December 29, 2008
Terrorist Profiling in Europe Being Used to Good Effect
Dr. Laina Farhat-Holzman

Since the horrors of the Islamist attack on Mumbai, European governments are taking off their politically-correct gloves. Taking a position that used to be an excuse for criticism of the United States, with its tight immigration policy, Europe is now going even one better. Perhaps Europe may not succumb to an Islamic caliphate after all.
One issue at hand is what to do about Iran, which appears determined to produce nuclear weapons as well as to sponsor Islamist terrorism, something that sober Western governments do not want. Europe, as well as Iran’s neighbors, is rightly concerned when a country with a government that demonstrates irrationality and lack of transparency wants to have weapons of mass destruction.
Europe has tried negotiations and persuasion (unlike the U.S.), to no avail. Iranians, both chess players and bazaar bargainers, are better at both than most Europeans, with the possible exception of Russia. But there is a sticky problem that has emerged: what to do about Iranian scientists and scholars who have until now traveled to Europe for academic work. We know that many educated Iranians are neither government agents nor Shiite fanatics – but some are.
France has a new policy to vet all non-European Union researchers working in sensitive areas – and furthermore, to keep out all Iranian researchers. They are urging all EU members not to provide Iran with technical assistance or training that might be used for the proliferation of weapons of mass destruction that might even be used against them. According to Joseph Illand, who heads the EU security office, this is the first country-specific restriction on scholars and researchers. (See Nature News, Nature 456, 2008).
Of course human rights advocates consider this unfair, and would rather have a case-by-case vetting instead. It is true, innocent Iranian scholars will be affected, but the danger is sufficient that these restrictions are needed. The U.S. is prosecuting one such (naturalized) Iranian researcher now who was caught sending sensitive materials to Iran for “training purposes.”

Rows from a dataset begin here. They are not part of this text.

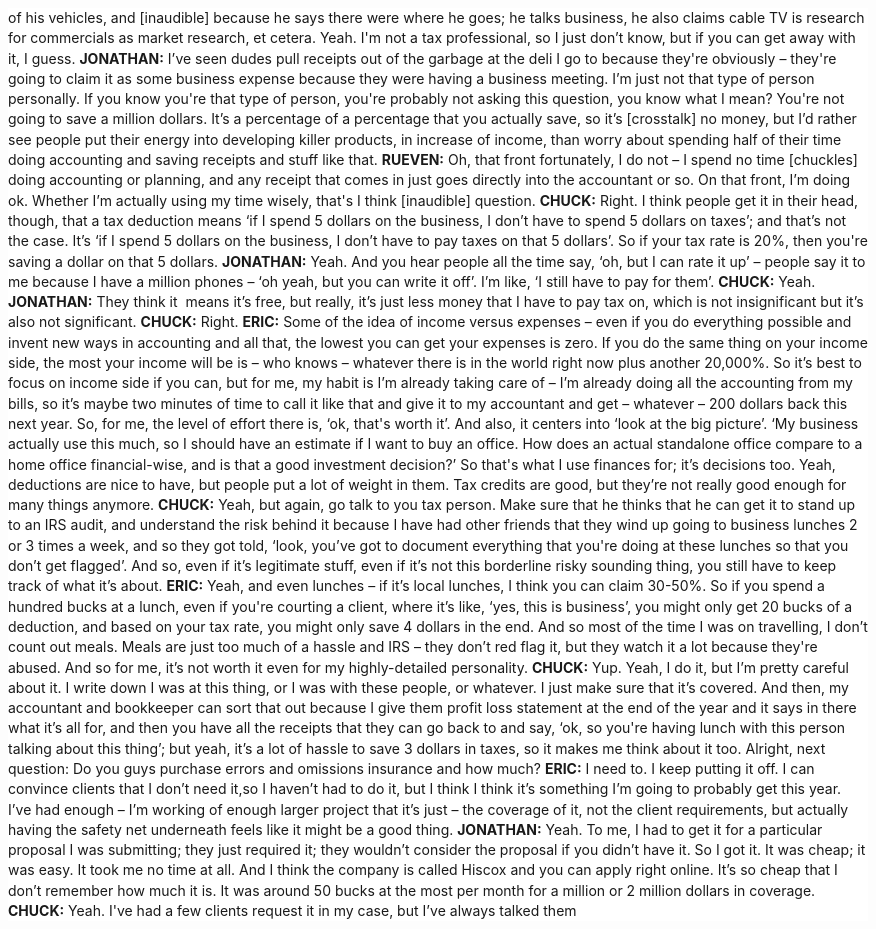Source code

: of his vehicles, and [inaudible] because he says there were where he goes; he talks business, he also claims cable TV is research for commercials as market research, et cetera. Yeah. I'm not a tax professional, so I just don’t know, but if you can get away with it, I guess. **JONATHAN:** I’ve seen dudes pull receipts out of the garbage at the deli I go to because they're obviously – they're going to claim it as some business expense because they were having a business meeting. I’m just not that type of person personally. If you know you're that type of person, you're probably not asking this question, you know what I mean? You're not going to save a million dollars. It’s a percentage of a percentage that you actually save, so it’s [crosstalk] no money, but I’d rather see people put their energy into developing killer products, in increase of income, than worry about spending half of their time doing accounting and saving receipts and stuff like that. **RUEVEN:** Oh, that front fortunately, I do not – I spend no time [chuckles] doing accounting or planning, and any receipt that comes in just goes directly into the accountant or so. On that front, I’m doing ok. Whether I’m actually using my time wisely, that's I think [inaudible] question. **CHUCK:** Right. I think people get it in their head, though, that a tax deduction means ‘if I spend 5 dollars on the business, I don’t have to spend 5 dollars on taxes’; and that’s not the case. It’s ‘if I spend 5 dollars on the business, I don’t have to pay taxes on that 5 dollars’. So if your tax rate is 20%, then you're saving a dollar on that 5 dollars. **JONATHAN:** Yeah. And you hear people all the time say, ‘oh, but I can rate it up’ – people say it to me because I have a million phones – ‘oh yeah, but you can write it off’. I’m like, ‘I still have to pay for them’. **CHUCK:** Yeah. **JONATHAN:** They think it&nbsp; means it’s free, but really, it’s just less money that I have to pay tax on, which is not insignificant but it’s also not significant. **CHUCK:** Right. **ERIC:** Some of the idea of income versus expenses – even if you do everything possible and invent new ways in accounting and all that, the lowest you can get your expenses is zero. If you do the same thing on your income side, the most your income will be is – who knows – whatever there is in the world right now plus another 20,000%. So it’s best to focus on income side if you can, but for me, my habit is I’m already taking care of – I’m already doing all the accounting from my bills, so it’s maybe two minutes of time to call it like that and give it to my accountant and get – whatever – 200 dollars back this next year. So, for me, the level of effort there is, ‘ok, that's worth it’. And also, it centers into ‘look at the big picture’. ‘My business actually use this much, so I should have an estimate if I want to buy an office. How does an actual standalone office compare to a home office financial-wise, and is that a good investment decision?’ So that's what I use finances for; it’s decisions too. Yeah, deductions are nice to have, but people put a lot of weight in them. Tax credits are good, but they’re not really good enough for many things anymore. **CHUCK:** Yeah, but again, go talk to you tax person. Make sure that he thinks that he can get it to stand up to an IRS audit, and understand the risk behind it because I have had other friends that they wind up going to business lunches 2 or 3 times a week, and so they got told, ‘look, you’ve got to document everything that you're doing at these lunches so that you don’t get flagged’. And so, even if it’s legitimate stuff, even if it’s not this borderline risky sounding thing, you still have to keep track of what it’s about. **ERIC:** Yeah, and even lunches – if it’s local lunches, I think you can claim 30-50%. So if you spend a hundred bucks at a lunch, even if you're courting a client, where it’s like, ‘yes, this is business’, you might only get 20 bucks of a deduction, and based on your tax rate, you might only save 4 dollars in the end. And so most of the time I was on travelling, I don’t count out meals. Meals are just too much of a hassle and IRS – they don’t red flag it, but they watch it a lot because they're abused. And so for me, it’s not worth it even for my highly-detailed personality. **CHUCK:** Yup. Yeah, I do it, but I’m pretty careful about it. I write down I was at this thing, or I was with these people, or whatever. I just make sure that it’s covered. And then, my accountant and bookkeeper can sort that out because I give them profit loss statement at the end of the year and it says in there what it’s all for, and then you have all the receipts that they can go back to and say, ‘ok, so you're having lunch with this person talking about this thing’; but yeah, it’s a lot of hassle to save 3 dollars in taxes, so it makes me think about it too. Alright, next question: Do you guys purchase errors and omissions insurance and how much? **ERIC:** I need to. I keep putting it off. I can convince clients that I don’t need it,so I haven’t had to do it, but I think I think it’s something I’m going to probably get this year. I’ve had enough – I’m working of enough larger project that it’s just – the coverage of it, not the client requirements, but actually having the safety net underneath feels like it might be a good thing. **JONATHAN:** Yeah. To me, I had to get it for a particular proposal I was submitting; they just required it; they wouldn’t consider the proposal if you didn’t have it. So I got it. It was cheap; it was easy. It took me no time at all. And I think the company is called Hiscox and you can apply right online. It’s so cheap that I don’t remember how much it is. It was around 50 bucks at the most per month for a million or 2 million dollars in coverage. **CHUCK:** Yeah. I've had a few clients request it in my case, but I’ve always talked them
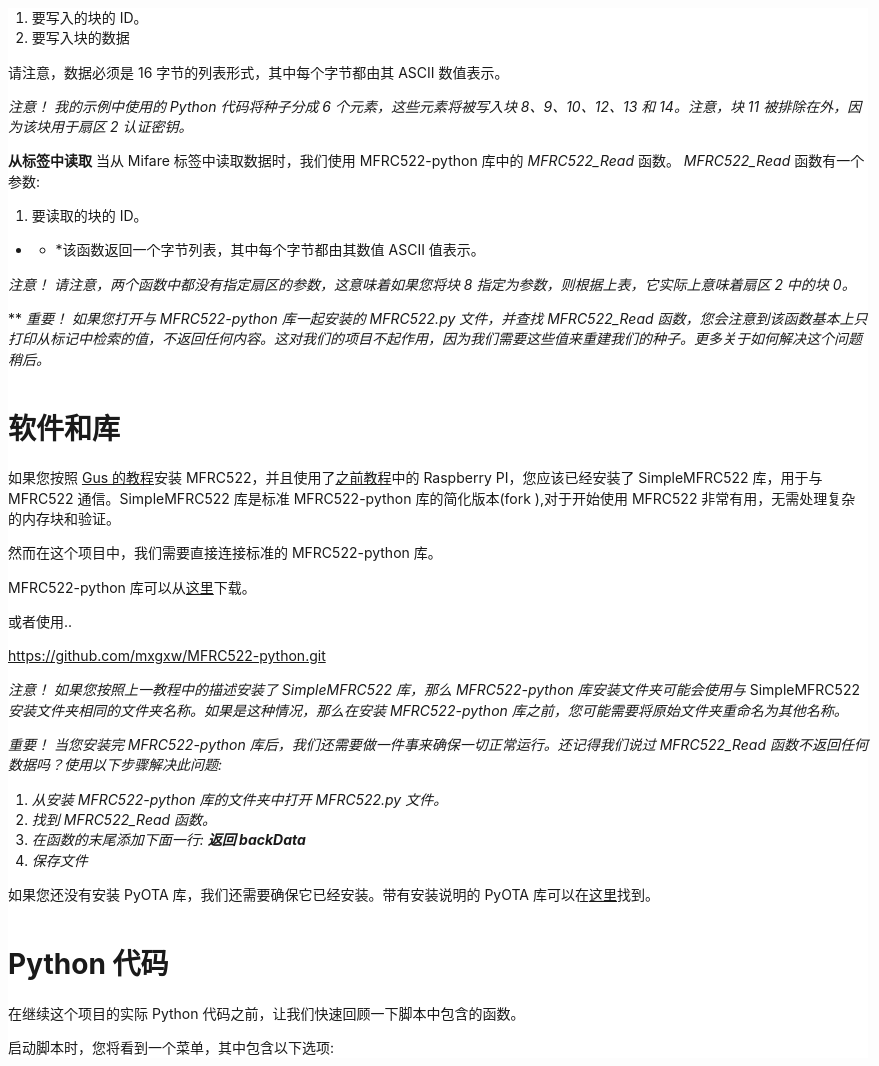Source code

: 1.  要写入的块的 ID。
2.  要写入块的数据

请注意，数据必须是 16 字节的列表形式，其中每个字节都由其 ASCII 数值表示。

*注意！
我的示例中使用的 Python 代码将种子分成 6 个元素，这些元素将被写入块 8、9、10、12、13 和 14。注意，块 11 被排除在外，因为该块用于扇区 2 认证密钥。*

**从标签中读取**
当从 Mifare 标签中读取数据时，我们使用 MFRC522-python 库中的 *MFRC522_Read* 函数。 *MFRC522_Read* 函数有一个参数:

1.  要读取的块的 ID。

* * *该函数返回一个字节列表，其中每个字节都由其数值 ASCII 值表示。

*注意！
请注意，两个函数中都没有指定扇区的参数，这意味着如果您将块 8 指定为参数，则根据上表，它实际上意味着扇区 2 中的块 0。*

** *重要！
如果您打开与 MFRC522-python 库一起安装的 MFRC522.py 文件，并查找 MFRC522_Read 函数，您会注意到该函数基本上只打印从标记中检索的值，不返回任何内容。这对我们的项目不起作用，因为我们需要这些值来重建我们的种子。更多关于如何解决这个问题稍后。*

# 软件和库

如果您按照 [Gus 的教程](https://pimylifeup.com/raspberry-pi-rfid-rc522/)安装 MFRC522，并且使用了[之前教程](/coinmonks/integrating-physical-devices-with-iota-using-rfid-with-iota-868c15e0a040)中的 Raspberry PI，您应该已经安装了 SimpleMFRC522 库，用于与 MFRC522 通信。SimpleMFRC522 库是标准 MFRC522-python 库的简化版本(fork ),对于开始使用 MFRC522 非常有用，无需处理复杂的内存块和验证。

然而在这个项目中，我们需要直接连接标准的 MFRC522-python 库。

MFRC522-python 库可以从[这里](https://github.com/mxgxw/MFRC522-python)下载。

或者使用..

https://github.com/mxgxw/MFRC522-python.git

*注意！
如果您按照上一教程中的描述安装了 SimpleMFRC522 库，那么 MFRC522-python 库安装文件夹可能会使用与* SimpleMFRC522 *安装文件夹相同的文件夹名称。如果是这种情况，那么在安装 MFRC522-python 库之前，您可能需要将原始文件夹重命名为其他名称。*

*重要！
当您安装完 MFRC522-python 库后，我们还需要做一件事来确保一切正常运行。还记得我们说过 MFRC522_Read 函数不返回任何数据吗？使用以下步骤解决此问题:*

1.  *从安装 MFRC522-python 库的文件夹中打开 MFRC522.py 文件。*
2.  *找到 MFRC522_Read 函数。*
3.  *在函数的末尾添加下面一行:* ***返回 backData***
4.  *保存文件*

如果您还没有安装 PyOTA 库，我们还需要确保它已经安装。带有安装说明的 PyOTA 库可以在[这里](https://github.com/iotaledger/iota.lib.py)找到。

# Python 代码

在继续这个项目的实际 Python 代码之前，让我们快速回顾一下脚本中包含的函数。

启动脚本时，您将看到一个菜单，其中包含以下选项:
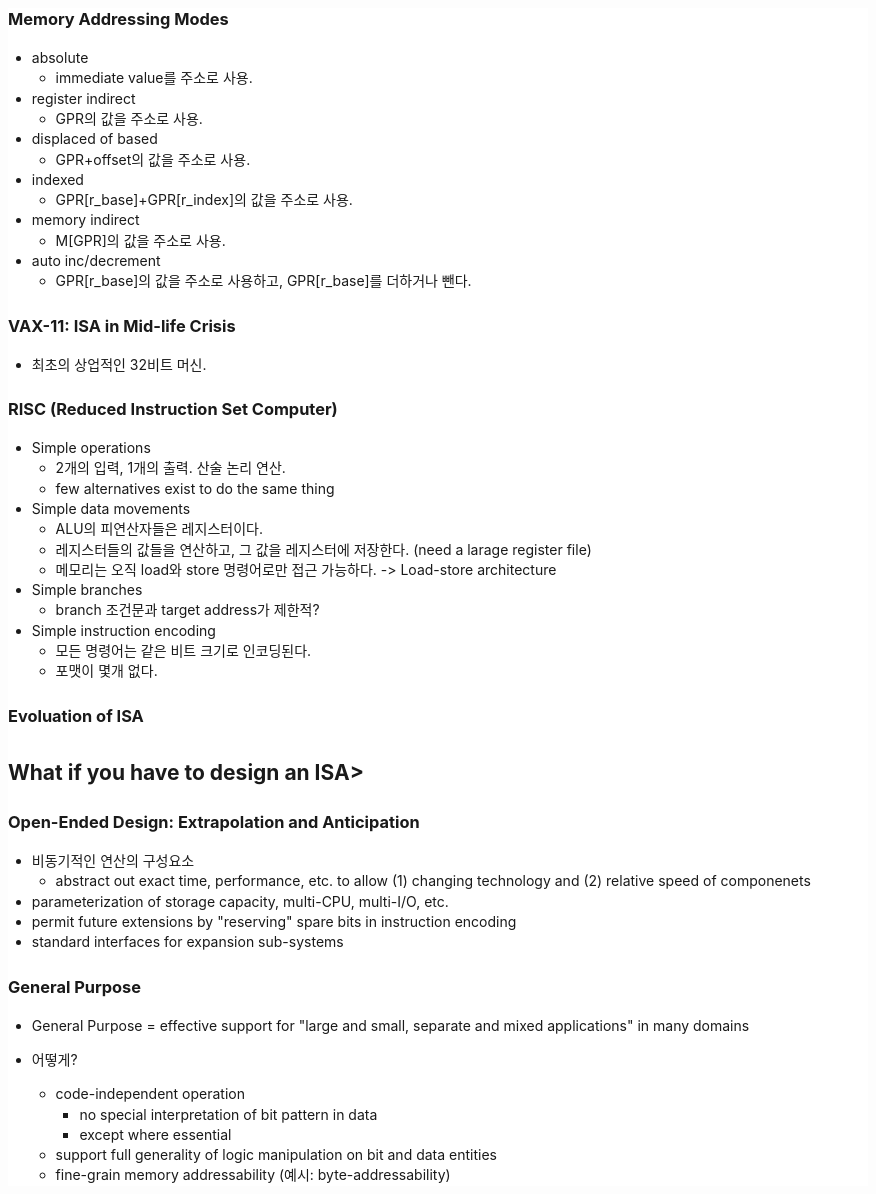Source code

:### Memory Addressing Modes
- absolute
    - immediate value를 주소로 사용.
- register indirect
    - GPR의 값을 주소로 사용.
- displaced of based
    - GPR+offset의 값을 주소로 사용.
- indexed
    - GPR[r_base]+GPR[r_index]의 값을 주소로 사용.
- memory indirect
    - M[GPR]의 값을 주소로 사용.
- auto inc/decrement
    - GPR[r_base]의 값을 주소로 사용하고, GPR[r_base]를 더하거나 뺀다.

### VAX-11: ISA in Mid-life Crisis
- 최초의 상업적인 32비트 머신.

### RISC (Reduced Instruction Set Computer)
- Simple operations
    - 2개의 입력, 1개의 출력. 산술 논리 연산.
    - few alternatives exist to do the same thing
- Simple data movements
    - ALU의 피연산자들은 레지스터이다.
    - 레지스터들의 값들을 연산하고, 그 값을 레지스터에 저장한다. (need a larage register file)
    - 메모리는 오직 load와 store 명령어로만 접근 가능하다. -> Load-store architecture
- Simple branches
    - branch 조건문과 target address가 제한적?
- Simple instruction encoding
    - 모든 명령어는 같은 비트 크기로 인코딩된다.
    - 포맷이 몇개 없다.

### Evoluation of ISA

## What if you have to design an ISA>
### Open-Ended Design: Extrapolation and Anticipation
- 비동기적인 연산의 구성요소
    - abstract out exact time, performance, etc. to allow (1) changing technology and (2) relative speed of componenets
- parameterization of storage capacity, multi-CPU, multi-I/O, etc.
- permit future extensions by "reserving" spare bits in instruction encoding
- standard interfaces for expansion sub-systems

### General Purpose
- General Purpose = effective support for "large and small, separate and mixed applications" in many domains

- 어떻게?
    - code-independent operation
        - no special interpretation of bit pattern in data
        - except where essential
    - support full generality of logic manipulation on bit and data entities
    - fine-grain memory addressability (예시: byte-addressability)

Another bit of news: Agence France Presse and the AP have reported that Belgian authorities have arrested 14 suspected al Qaeda terrorists, including one who was planning a suicide attack. Sixteen raids were executed by 242 police in Brussels and Liege. Security people claim that these arrests were the “most important anti-terrorism operation in Belgium.” This terrorist group was also involved in training and fighting on the Pakistan-Afghan border, supervised by important al Qaeda leadership.
Belgium has waged an all-out investigation against al Qaeda for over a year without being infiltrated. Glen Audenaert, Director of the Federal Belgian Police (and his deputies), have educated themselves on the nature of this enemy. They seemed to understand its ideological nature and were equipped to deal with it.
Another piece of luck, a Belgian woman Muslim convert who has taken the name of Malika al Aroud, has also been arrested. She was the widow of a Muslim man who was the suicide-assassin of Ahmed Shah Massoud, an Afghan anti-Taliban commander and important ally of the U.S., two days before the 9/11 attack. You may remember seeing her interviewed on television in full hijab (veiled up to her eyeballs), when she spoke passionately about her love for Osama bin Laden and his “beautiful face.” This woman, according to Belgian authorities, is a menace and her arrest is most welcome.
There is a link between European-based cells and overseas al Qaeda battlefields, with much traveling back and forth. According to counterterrorism expert Walid Phares, the information coming out of these arrests challenge the assertion that the root causes for terrorism are found in suburban disenfranchisement. The “jihadist case,” says Phares, “is not the socio-economic situation in Brussels.” The target for their planned suicide bombing was the European Parliament, democracy as a whole, not some economic complaint. Belgium, which was opposed to the invasion of Iraq and isn’t a partner in Afghanistan, has learned that the Islamists have a bigger goal than those wars. This is an international (and personal) war.